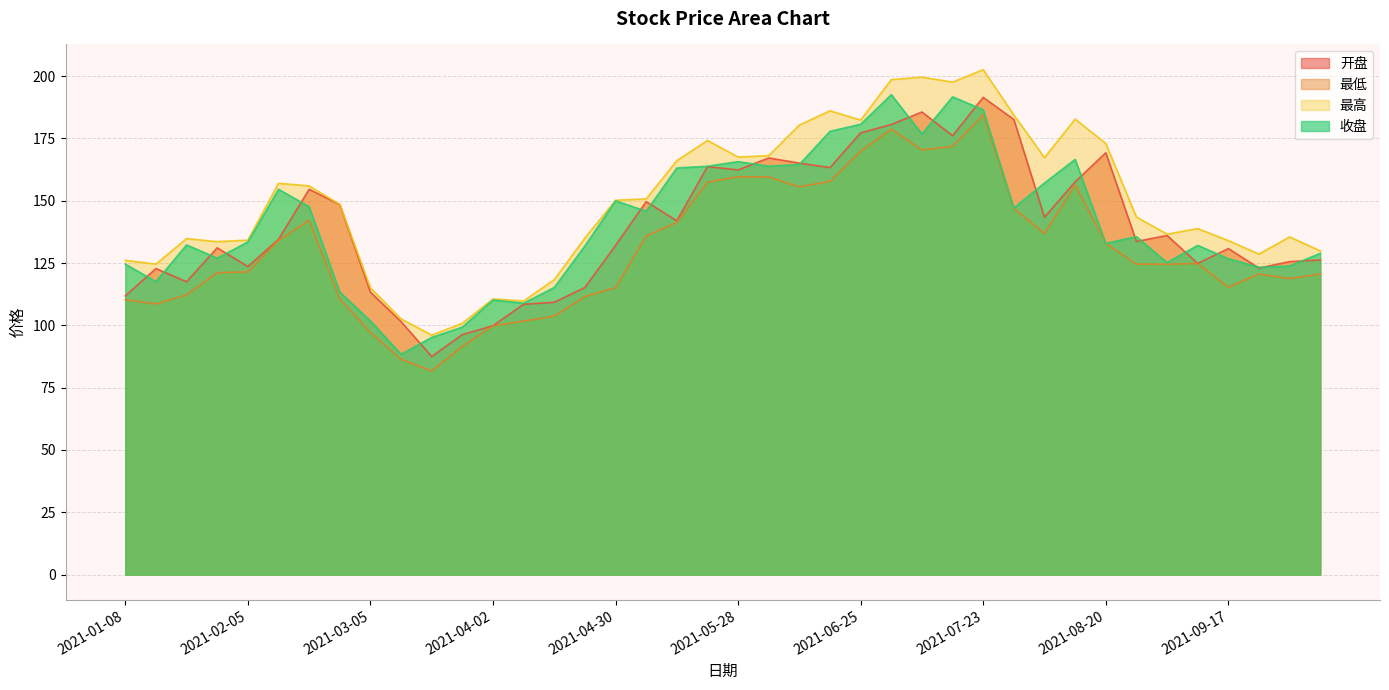

At how many categories does at least one series exceed 198?

3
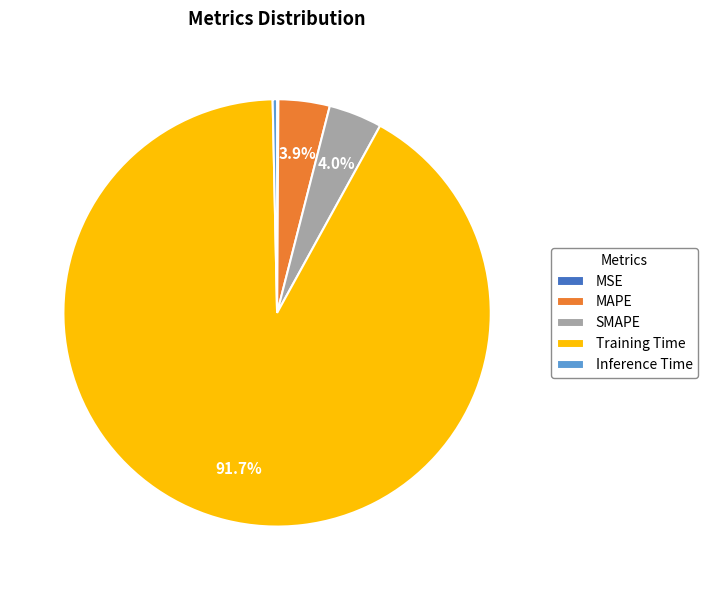

What percentage is the MAPE slice, to the nearest percent?

4%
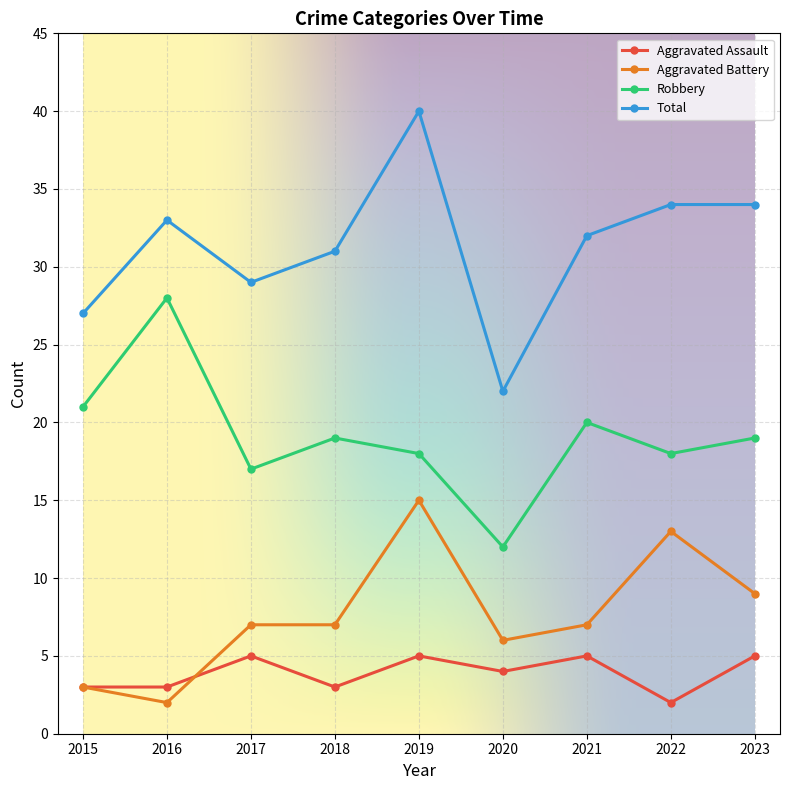

What is the maximum value shown in the chart?

40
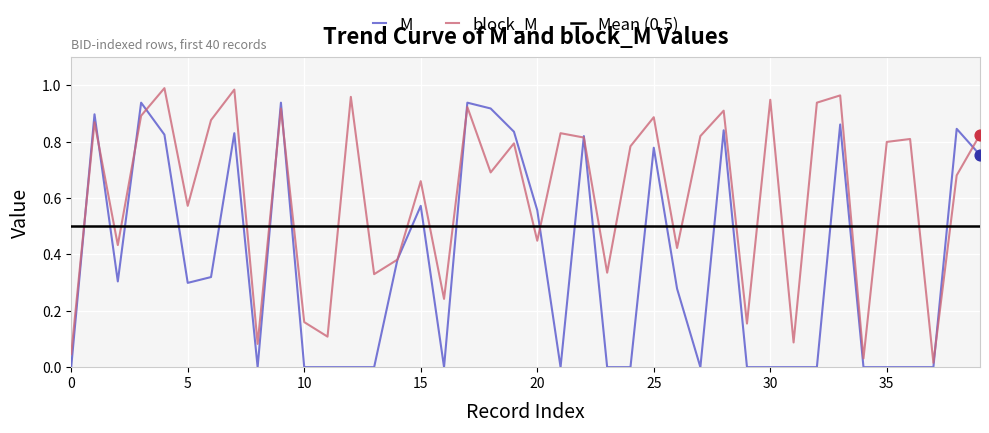

What are all the series names shown in the legend?

M, block_M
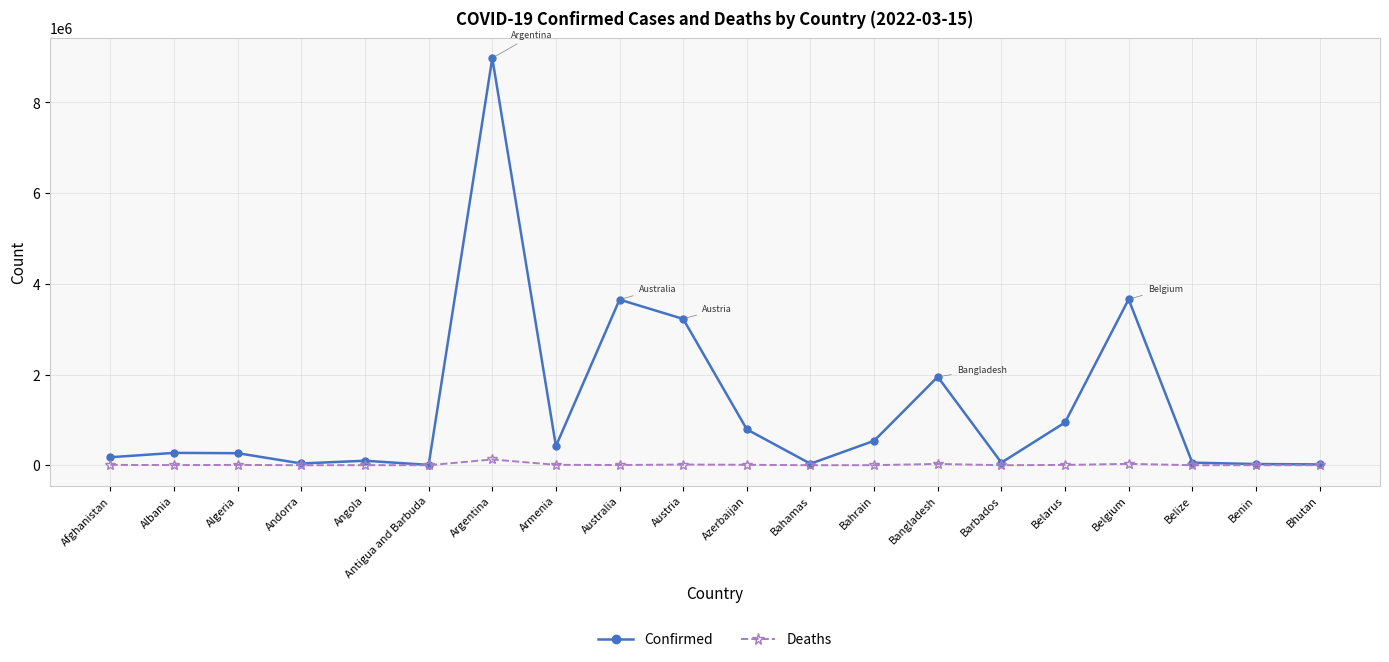

What are all the series names shown in the legend?

Confirmed, Deaths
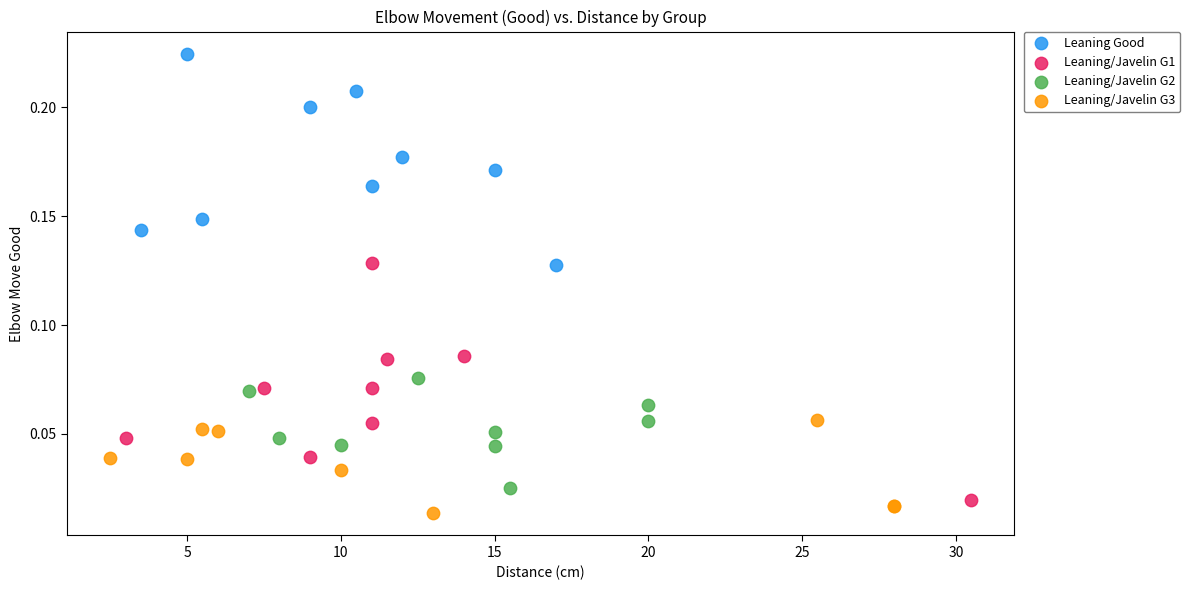

What are all the series names shown in the legend?

Leaning Good, Leaning/Javelin G1, Leaning/Javelin G2, Leaning/Javelin G3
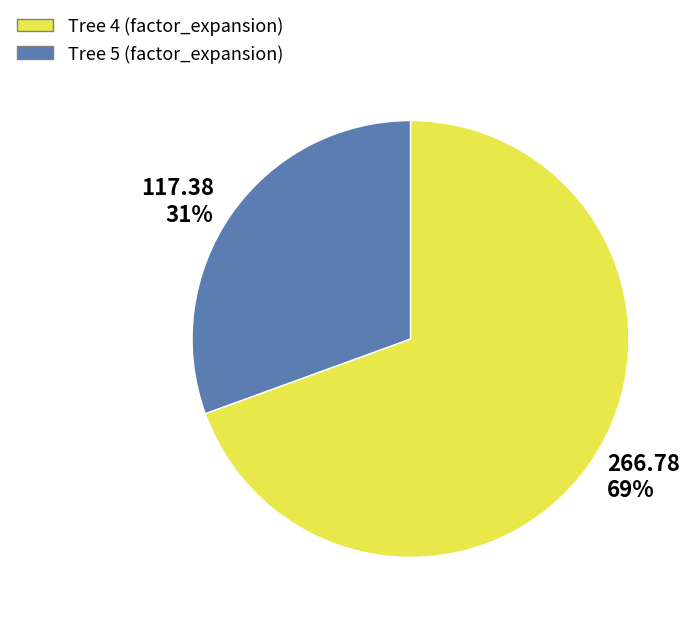

To the nearest percent, what is the average slice percentage?

50%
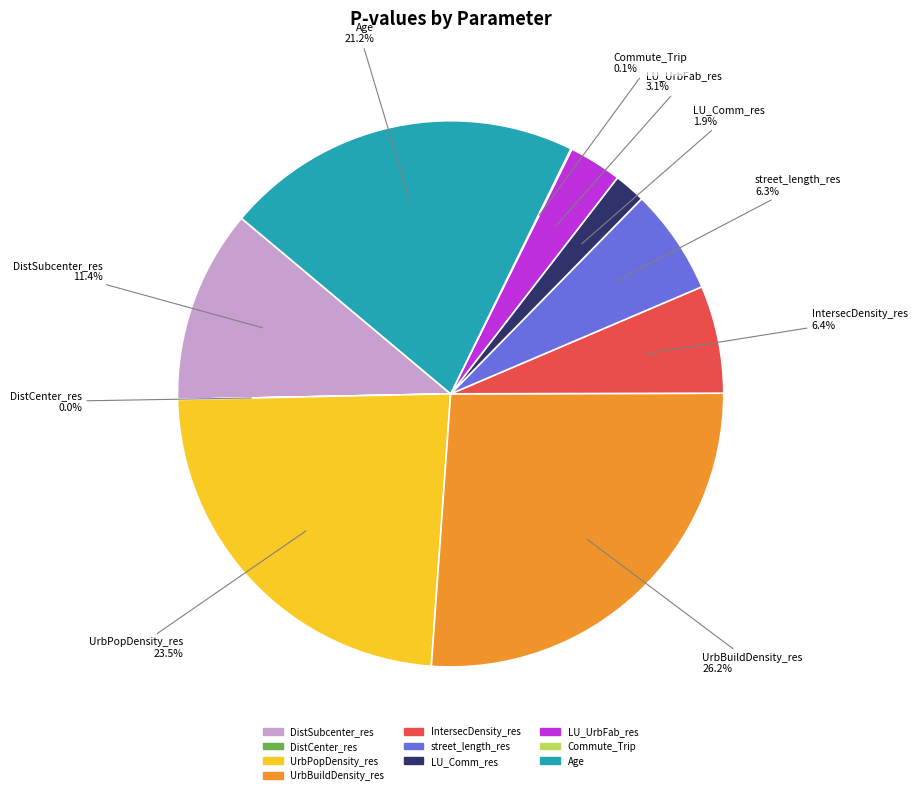

Does any single category account for the majority?

No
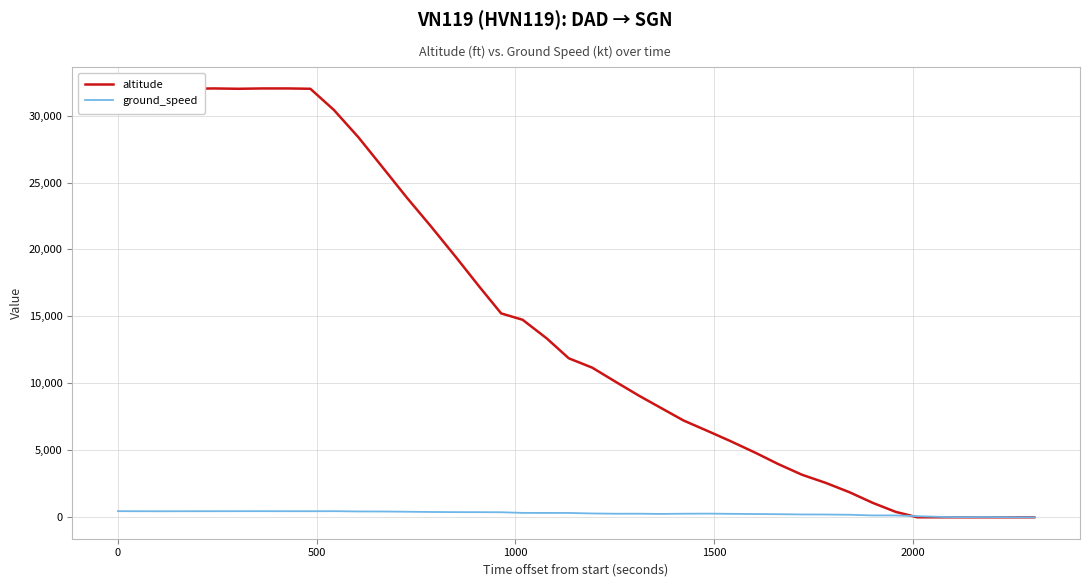

Reading left to right, what are all the values shown in this chart?

altitude: 32025	32000	32000	32000	32025	32000	32025	32025	32000	30425	28375	26050	23825	21775	19400	17225	15225	14750	13350	11875	11175	10100	9075	8200	7225	6425	5700	4800	3975	3175	2575	1875	1075	400	0	0	0	0	0	0
ground_speed: 457	451	449	451	453	455	456	453	451	456	435	431	414	397	385	383	376	328	326	324	285	265	267	250	266	273	258	243	230	212	206	189	138	138	82	21	15	19	4	0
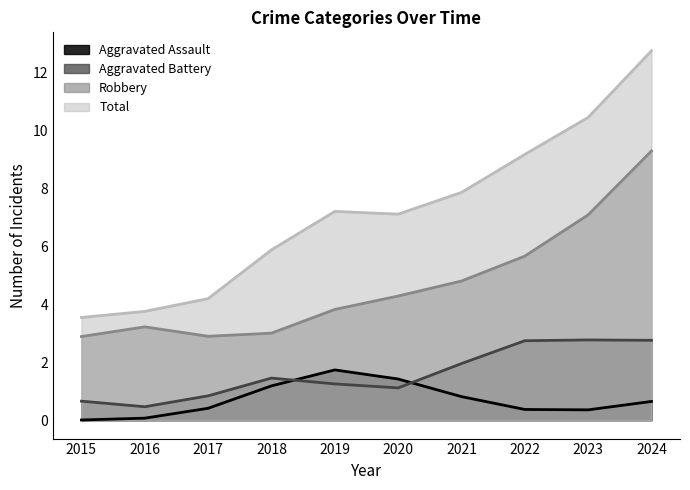

Where do Aggravated Assault and Aggravated Battery first cross each other?

2018 and 2019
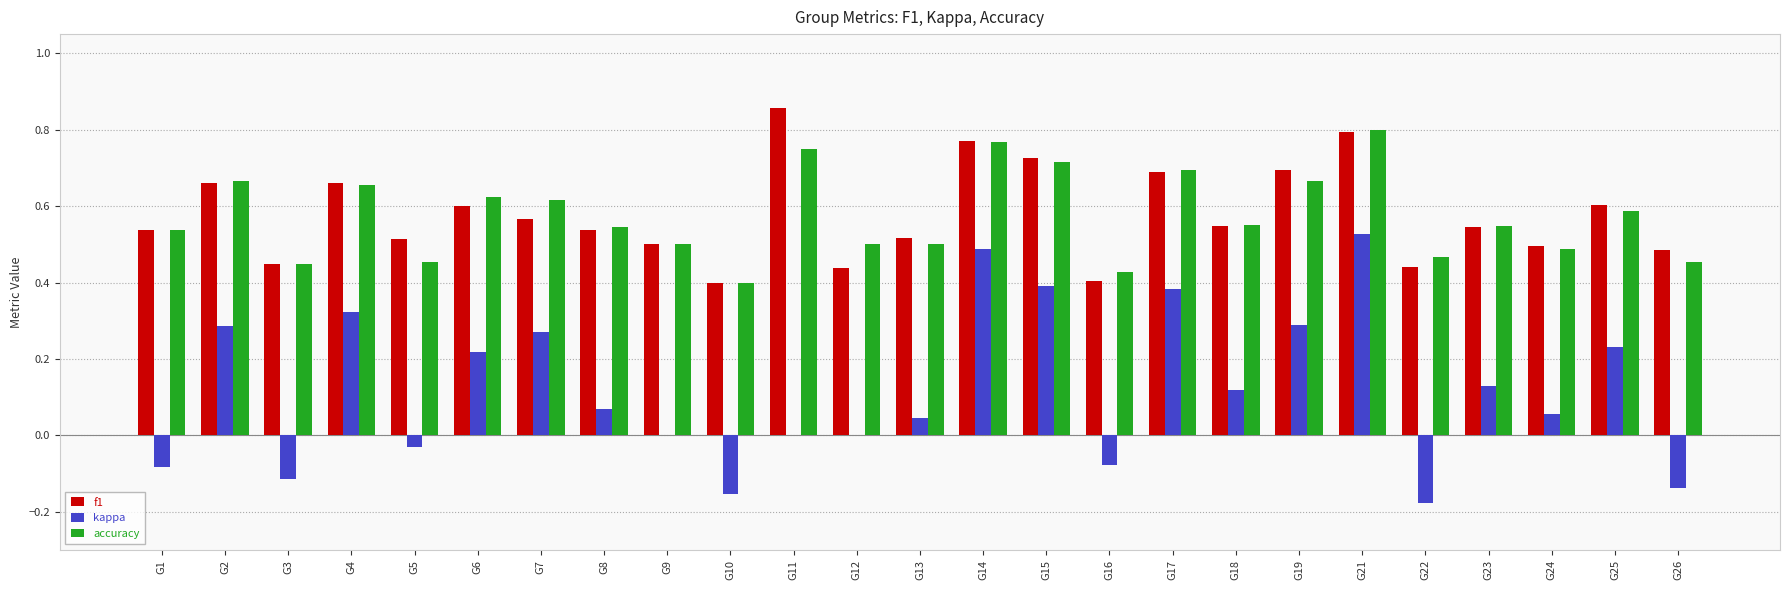

The kappa series shows 0.4 at G17. True or false?

True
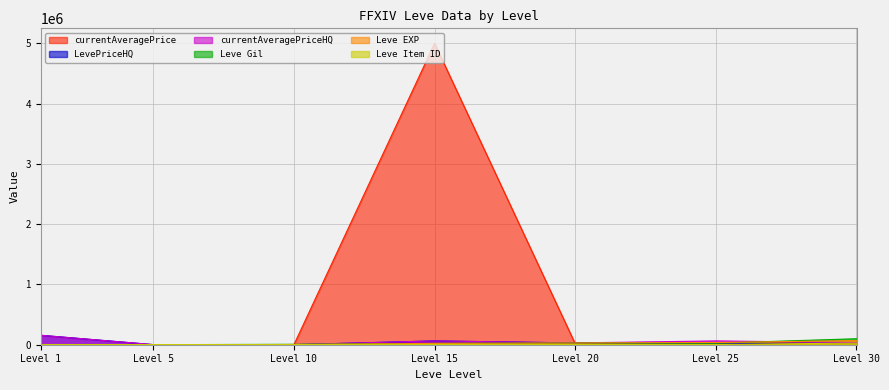

What is the maximum value shown in the chart?

5000000.0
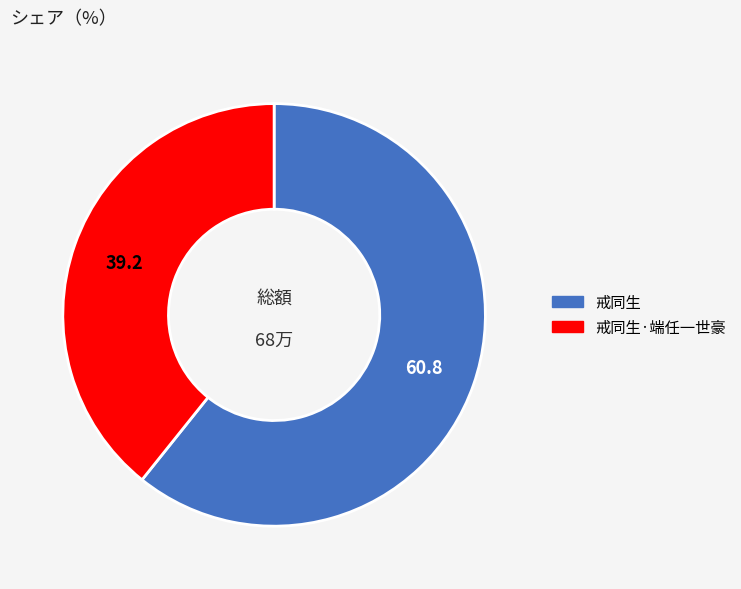

Do 戒同生·端任一世豪 and 戒同生 together represent more than half of the pie?

Yes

──────────────────────────────

Copy every row above word for word, leaving out the pictures.

• **Your solution**
At how many categories does at least one series exceed 198?

3

What percentage is the MAPE slice, to the nearest percent?

4%

What is the maximum value shown in the chart?

40

What are all the series names shown in the legend?

M, block_M

What are all the series names shown in the legend?

Confirmed, Deaths

What are all the series names shown in the legend?

Leaning Good, Leaning/Javelin G1, Leaning/Javelin G2, Leaning/Javelin G3

To the nearest percent, what is the average slice percentage?

50%

Does any single category account for the majority?

No

Reading left to right, what are all the values shown in this chart?

altitude: 32025	32000	32000	32000	32025	32000	32025	32025	32000	30425	28375	26050	23825	21775	19400	17225	15225	14750	13350	11875	11175	10100	9075	8200	7225	6425	5700	4800	3975	3175	2575	1875	1075	400	0	0	0	0	0	0
ground_speed: 457	451	449	451	453	455	456	453	451	456	435	431	414	397	385	383	376	328	326	324	285	265	267	250	266	273	258	243	230	212	206	189	138	138	82	21	15	19	4	0

Where do Aggravated Assault and Aggravated Battery first cross each other?

2018 and 2019

The kappa series shows 0.4 at G17. True or false?

True

What is the maximum value shown in the chart?

5000000.0

Do 戒同生·端任一世豪 and 戒同生 together represent more than half of the pie?

Yes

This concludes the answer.